Enabling High Fidelity Neutron Transport Simulations on Petascle Architectures
|Title||Enabling High Fidelity Neutron Transport Simulations on Petascle Architectures|
|Publication Type||Conference Paper|
|Year of Publication||2008|
|Authors||Kaushik, DK, Smith, M, Wollaber, A, Smith, BF, Siegel, AR, Yang, W-S|
|Conference Name||Proceedings of the Conference on High Performance Computing Networking, Storage and Analysis|
|Conference Location||Portland, Oregon|
The UNIC code is being developed as part of the DOE's Nuclear Energy Advanced Modeling and Simulation (NEAMS) program. UNIC is an unstructured, deterministic neutron transport code that allows a highly detailed description of a nuclear reactor core in our numerical simulations.

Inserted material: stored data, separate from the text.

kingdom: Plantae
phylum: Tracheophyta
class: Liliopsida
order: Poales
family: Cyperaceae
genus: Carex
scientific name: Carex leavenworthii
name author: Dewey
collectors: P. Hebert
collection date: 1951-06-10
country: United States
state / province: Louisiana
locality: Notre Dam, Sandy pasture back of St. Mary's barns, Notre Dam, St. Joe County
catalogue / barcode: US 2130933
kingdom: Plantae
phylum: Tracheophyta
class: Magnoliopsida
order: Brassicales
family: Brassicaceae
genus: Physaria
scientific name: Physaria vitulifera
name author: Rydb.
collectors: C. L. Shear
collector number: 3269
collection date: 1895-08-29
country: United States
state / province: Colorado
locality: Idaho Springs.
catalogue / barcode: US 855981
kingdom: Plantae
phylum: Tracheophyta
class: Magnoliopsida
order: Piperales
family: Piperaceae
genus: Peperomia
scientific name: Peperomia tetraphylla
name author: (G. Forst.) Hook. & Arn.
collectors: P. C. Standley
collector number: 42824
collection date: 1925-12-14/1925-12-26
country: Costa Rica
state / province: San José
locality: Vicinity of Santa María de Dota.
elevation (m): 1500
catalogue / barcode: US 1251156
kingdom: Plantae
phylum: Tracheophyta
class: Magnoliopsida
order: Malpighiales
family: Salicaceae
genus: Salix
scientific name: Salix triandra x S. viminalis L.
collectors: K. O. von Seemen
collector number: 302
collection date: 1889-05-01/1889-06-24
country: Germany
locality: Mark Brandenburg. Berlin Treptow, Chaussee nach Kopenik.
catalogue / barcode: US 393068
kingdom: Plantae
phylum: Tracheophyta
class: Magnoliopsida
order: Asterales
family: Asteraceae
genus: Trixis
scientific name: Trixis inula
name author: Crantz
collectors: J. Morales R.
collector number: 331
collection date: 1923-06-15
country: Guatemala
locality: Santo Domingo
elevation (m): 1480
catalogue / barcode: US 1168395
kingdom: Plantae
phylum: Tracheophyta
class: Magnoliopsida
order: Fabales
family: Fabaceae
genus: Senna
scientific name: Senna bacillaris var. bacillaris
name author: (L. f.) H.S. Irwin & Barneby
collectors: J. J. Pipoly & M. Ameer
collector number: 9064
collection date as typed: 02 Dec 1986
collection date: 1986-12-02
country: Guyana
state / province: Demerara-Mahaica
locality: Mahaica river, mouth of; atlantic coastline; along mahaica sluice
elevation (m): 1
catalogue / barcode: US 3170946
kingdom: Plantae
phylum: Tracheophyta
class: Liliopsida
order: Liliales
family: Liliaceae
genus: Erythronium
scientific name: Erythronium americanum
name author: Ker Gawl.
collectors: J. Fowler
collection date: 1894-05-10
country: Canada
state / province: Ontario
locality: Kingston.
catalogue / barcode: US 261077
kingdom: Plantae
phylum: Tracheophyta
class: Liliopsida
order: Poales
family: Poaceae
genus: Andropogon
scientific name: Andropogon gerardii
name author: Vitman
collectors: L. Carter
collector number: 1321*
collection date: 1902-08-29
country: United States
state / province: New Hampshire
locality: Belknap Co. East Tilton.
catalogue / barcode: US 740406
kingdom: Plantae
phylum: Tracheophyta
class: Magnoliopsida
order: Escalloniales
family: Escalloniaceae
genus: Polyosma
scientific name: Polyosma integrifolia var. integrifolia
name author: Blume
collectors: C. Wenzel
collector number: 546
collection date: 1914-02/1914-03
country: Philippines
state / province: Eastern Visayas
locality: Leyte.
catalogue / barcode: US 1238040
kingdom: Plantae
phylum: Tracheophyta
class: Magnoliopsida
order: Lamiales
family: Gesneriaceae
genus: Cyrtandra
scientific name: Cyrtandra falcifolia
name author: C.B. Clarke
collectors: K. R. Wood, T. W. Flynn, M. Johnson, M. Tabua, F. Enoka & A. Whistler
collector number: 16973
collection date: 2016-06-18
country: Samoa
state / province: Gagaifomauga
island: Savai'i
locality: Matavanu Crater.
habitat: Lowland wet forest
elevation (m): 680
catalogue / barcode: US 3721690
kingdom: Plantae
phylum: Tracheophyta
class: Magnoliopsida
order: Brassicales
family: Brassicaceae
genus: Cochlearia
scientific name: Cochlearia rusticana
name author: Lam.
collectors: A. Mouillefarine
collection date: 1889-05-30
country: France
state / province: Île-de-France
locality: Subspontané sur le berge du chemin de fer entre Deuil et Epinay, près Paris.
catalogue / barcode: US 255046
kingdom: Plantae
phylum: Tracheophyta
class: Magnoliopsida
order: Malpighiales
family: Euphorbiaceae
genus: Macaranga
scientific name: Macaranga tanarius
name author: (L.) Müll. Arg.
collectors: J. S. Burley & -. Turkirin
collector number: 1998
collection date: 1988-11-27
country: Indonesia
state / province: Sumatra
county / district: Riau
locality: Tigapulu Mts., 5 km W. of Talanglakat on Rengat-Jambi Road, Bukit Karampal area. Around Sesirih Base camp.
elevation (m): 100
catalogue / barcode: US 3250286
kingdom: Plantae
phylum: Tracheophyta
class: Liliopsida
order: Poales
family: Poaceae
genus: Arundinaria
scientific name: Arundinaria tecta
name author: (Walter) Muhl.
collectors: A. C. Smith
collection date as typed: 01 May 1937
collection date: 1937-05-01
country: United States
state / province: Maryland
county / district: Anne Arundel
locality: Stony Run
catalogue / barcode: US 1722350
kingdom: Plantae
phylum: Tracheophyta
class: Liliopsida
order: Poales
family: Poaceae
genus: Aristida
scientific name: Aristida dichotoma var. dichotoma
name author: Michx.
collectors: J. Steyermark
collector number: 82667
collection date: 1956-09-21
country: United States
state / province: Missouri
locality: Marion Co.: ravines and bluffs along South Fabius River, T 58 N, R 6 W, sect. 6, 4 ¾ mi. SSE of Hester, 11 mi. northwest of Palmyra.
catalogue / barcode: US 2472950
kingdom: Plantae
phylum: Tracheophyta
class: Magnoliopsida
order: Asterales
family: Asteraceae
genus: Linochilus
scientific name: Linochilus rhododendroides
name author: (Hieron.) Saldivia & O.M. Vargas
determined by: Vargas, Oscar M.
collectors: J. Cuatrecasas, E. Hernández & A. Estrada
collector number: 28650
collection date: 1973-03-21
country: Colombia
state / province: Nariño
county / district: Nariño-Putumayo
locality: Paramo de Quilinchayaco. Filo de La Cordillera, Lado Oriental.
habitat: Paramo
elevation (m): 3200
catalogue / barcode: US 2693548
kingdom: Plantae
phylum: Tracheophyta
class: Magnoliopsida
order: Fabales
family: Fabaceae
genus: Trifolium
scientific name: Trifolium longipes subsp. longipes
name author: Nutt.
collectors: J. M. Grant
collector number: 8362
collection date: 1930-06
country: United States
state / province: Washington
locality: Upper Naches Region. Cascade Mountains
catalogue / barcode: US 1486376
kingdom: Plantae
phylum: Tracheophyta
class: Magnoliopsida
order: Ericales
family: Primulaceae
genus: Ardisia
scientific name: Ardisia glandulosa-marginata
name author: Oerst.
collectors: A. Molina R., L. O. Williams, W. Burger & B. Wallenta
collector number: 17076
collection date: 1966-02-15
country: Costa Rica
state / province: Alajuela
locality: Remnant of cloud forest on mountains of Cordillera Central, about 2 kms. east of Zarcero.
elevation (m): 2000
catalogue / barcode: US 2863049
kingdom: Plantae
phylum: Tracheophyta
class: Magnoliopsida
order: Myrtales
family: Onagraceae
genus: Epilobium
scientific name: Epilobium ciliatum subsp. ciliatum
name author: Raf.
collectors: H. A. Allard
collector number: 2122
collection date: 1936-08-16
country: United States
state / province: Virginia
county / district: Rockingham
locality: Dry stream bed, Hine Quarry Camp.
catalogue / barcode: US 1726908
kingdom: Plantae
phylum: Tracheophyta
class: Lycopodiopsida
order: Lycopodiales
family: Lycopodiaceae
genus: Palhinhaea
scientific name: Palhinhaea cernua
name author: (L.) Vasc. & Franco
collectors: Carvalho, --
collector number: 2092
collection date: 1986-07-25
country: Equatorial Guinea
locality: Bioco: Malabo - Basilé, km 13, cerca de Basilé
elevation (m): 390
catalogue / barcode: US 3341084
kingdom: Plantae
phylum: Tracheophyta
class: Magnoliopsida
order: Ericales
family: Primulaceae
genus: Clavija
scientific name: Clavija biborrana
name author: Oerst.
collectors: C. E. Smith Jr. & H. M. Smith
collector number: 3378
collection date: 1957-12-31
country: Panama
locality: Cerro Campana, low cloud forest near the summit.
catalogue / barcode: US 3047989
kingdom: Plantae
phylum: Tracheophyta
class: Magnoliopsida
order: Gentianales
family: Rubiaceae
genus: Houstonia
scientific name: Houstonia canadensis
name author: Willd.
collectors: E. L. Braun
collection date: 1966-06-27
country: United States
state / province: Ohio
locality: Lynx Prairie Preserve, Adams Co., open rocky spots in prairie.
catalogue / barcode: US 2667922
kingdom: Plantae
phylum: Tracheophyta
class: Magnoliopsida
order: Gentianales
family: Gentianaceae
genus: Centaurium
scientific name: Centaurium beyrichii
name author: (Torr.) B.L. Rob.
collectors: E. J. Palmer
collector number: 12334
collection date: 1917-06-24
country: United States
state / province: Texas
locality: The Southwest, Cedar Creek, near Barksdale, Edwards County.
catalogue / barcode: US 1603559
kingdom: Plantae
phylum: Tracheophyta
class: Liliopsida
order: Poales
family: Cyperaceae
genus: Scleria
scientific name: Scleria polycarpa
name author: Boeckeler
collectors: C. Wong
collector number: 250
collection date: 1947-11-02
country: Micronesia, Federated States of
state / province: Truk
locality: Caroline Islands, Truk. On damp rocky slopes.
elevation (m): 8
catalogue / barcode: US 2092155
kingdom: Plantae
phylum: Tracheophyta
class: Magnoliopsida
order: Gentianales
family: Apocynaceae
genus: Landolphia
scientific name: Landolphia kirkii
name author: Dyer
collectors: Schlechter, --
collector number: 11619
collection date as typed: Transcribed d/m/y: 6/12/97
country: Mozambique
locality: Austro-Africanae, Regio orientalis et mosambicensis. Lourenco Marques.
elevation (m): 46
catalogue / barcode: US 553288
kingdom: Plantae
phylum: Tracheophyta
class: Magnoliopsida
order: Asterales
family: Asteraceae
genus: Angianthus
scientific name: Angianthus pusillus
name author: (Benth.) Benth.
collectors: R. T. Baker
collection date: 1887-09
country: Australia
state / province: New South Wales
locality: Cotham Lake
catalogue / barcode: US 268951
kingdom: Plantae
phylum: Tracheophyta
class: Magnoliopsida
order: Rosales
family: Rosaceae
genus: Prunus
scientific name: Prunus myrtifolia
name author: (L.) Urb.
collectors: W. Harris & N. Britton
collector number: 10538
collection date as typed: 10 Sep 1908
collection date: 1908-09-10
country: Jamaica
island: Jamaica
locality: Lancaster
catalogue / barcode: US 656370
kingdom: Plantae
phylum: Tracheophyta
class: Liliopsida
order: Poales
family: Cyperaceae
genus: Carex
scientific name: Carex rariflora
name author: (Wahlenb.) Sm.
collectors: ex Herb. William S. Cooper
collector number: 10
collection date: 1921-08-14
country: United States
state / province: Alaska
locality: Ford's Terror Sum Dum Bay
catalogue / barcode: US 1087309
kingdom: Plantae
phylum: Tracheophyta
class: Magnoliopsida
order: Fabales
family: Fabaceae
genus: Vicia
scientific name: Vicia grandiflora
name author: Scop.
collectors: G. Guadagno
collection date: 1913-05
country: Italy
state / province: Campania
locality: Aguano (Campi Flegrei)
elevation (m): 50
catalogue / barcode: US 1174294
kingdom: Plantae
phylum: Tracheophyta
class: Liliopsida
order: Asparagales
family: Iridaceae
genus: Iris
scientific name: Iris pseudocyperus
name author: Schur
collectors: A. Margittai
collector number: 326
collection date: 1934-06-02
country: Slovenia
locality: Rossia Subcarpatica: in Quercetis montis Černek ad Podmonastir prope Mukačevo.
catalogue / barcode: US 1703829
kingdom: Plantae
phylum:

The goal of our simulation efforts is to reduce the uncertainties and biases in reactor design calculations by progressively replacing existing multi-level averaging (homogenization) techniques with more direct solution methods based on first principles. Since the neutron transport equation is seven dimensional (three in space, two in angle, one in energy, and one in time), these simulations are among the most memory and computationally intensive in all of computational science. To model the complex geometry of a reactor core, billions of spatial elements, hundreds of angles, and thousands of energy groups are necessary, which leads to problem sizes with petascale degrees of freedom. Therefore, these calculations exhaust memory resources on current and even next-generation architectures. In this paper, we present UNIC simulation results for two important representative problems in reactor design/analysis - PHENIX and ZPR. In each case, UNIC shows excellent weak scalability on up to 163,840 cores of BlueGene/P (Argonne) and 131,072 cores of XT5 (ORNL). While our current per processor performance is not ideal, we demonstrate a clear ability to effectively utilize the leadership computing platforms. Over the coming months, we aim to improve the per-processor performance while maintaining the high parallel efficiency by employing better algorithms (such as spatial p-refinement, optimized matrix-tensor operations, and weighted partitioning for load balancing). Combining these additional algorithmic improvements with larger parallel machines in the near future should allow us to realize our long term goal of explicit geometry coupled multiphysics reactor simulations. In the long run, these high fidelity simulations will be able to replace expensive mockup experiments and reduce the uncertainty in crucial reactor design and operational parameters.